一方、オークラ輸送機は段ボールの自動開梱装置を導入したいという要望が数多く寄せられており、多種類の段ボールケースにきめ細かに対応できるPALTACの技術に注目していた。そこで今回、両社のニーズが一致し、PALTACが持つ技術・ノウハウをオークラ輸送機が製品化し、市場投入することに合意したもの。
●自動開梱装置の概要
自動開梱装置はケース天面を切り落とせるカッター刃をロボットハンドに装着し、ロボットアームが人に代わって切断していくもの。PALTACが独自開発したカット機構により、ケース天面を確実に切り落とす。ケース内の物品を傷付けることなく、高速で多種多様なサイズや形状のケース天面のカットができることが大きな特長となる。
同装置はカッター刃付きロボットハンド、ロボットアーム、供給コンベヤでシステム構成され、切断した天面の自動除去機構や替え刃のオートチェンジ機構も備える。
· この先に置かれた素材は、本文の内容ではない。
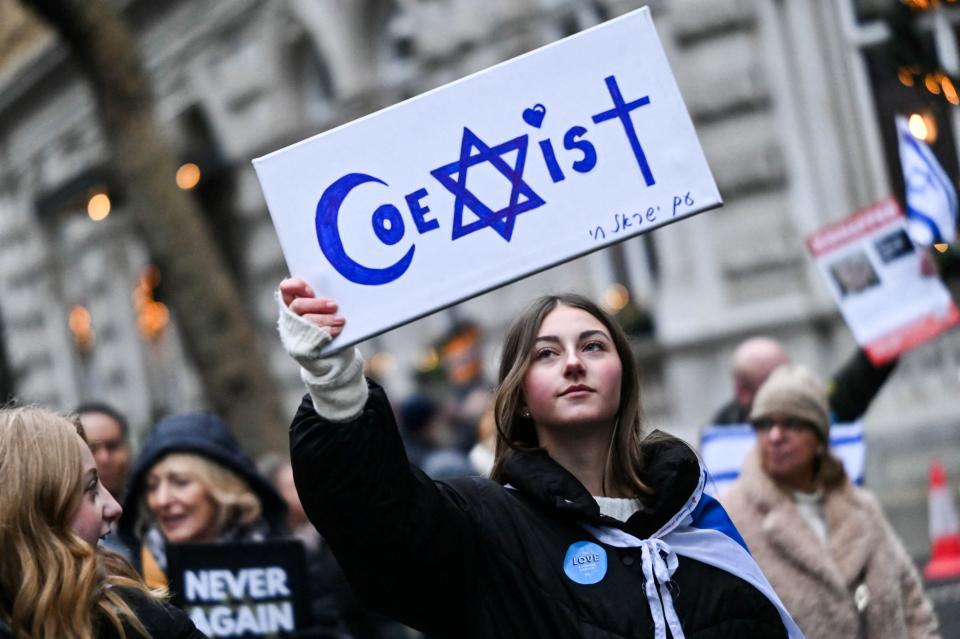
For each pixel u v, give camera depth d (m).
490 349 15.62
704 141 13.36
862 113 12.45
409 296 3.02
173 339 22.23
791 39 12.84
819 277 12.75
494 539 3.05
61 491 2.85
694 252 13.53
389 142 3.05
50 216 24.61
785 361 6.57
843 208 12.60
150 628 2.89
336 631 4.95
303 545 4.67
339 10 17.73
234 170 19.94
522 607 3.03
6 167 25.44
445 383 15.04
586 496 3.08
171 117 20.98
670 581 3.04
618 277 14.68
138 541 5.02
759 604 3.09
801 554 4.50
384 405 2.93
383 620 6.09
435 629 3.09
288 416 19.19
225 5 19.56
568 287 14.87
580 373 3.17
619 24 3.08
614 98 3.07
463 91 3.06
処理能力400ケース/hとしている。
●今後の展開
工場や倉庫の荷役作業を自動化する取り組みは、産業界の大きな流れになっている。そうした中で、手作業主体で行う段ボールケース開梱作業の自動化を実現する自動開梱装置は新たなソリューションとしての需要が見込めるほか、人手不足対策、従業員の危険作業からの回避、物流の2024年問題の解決策等、社会的な課題解決の役に立てると考えている。
PALTACCのノウハウを活用し、製造・販売はオークラ輸送機が担う。オークラ輸送機では汎用モデルとして製品化するため、PALTACの物流センターで稼働する装置に改良を加え、10月1日を目途に販売を開始する予定。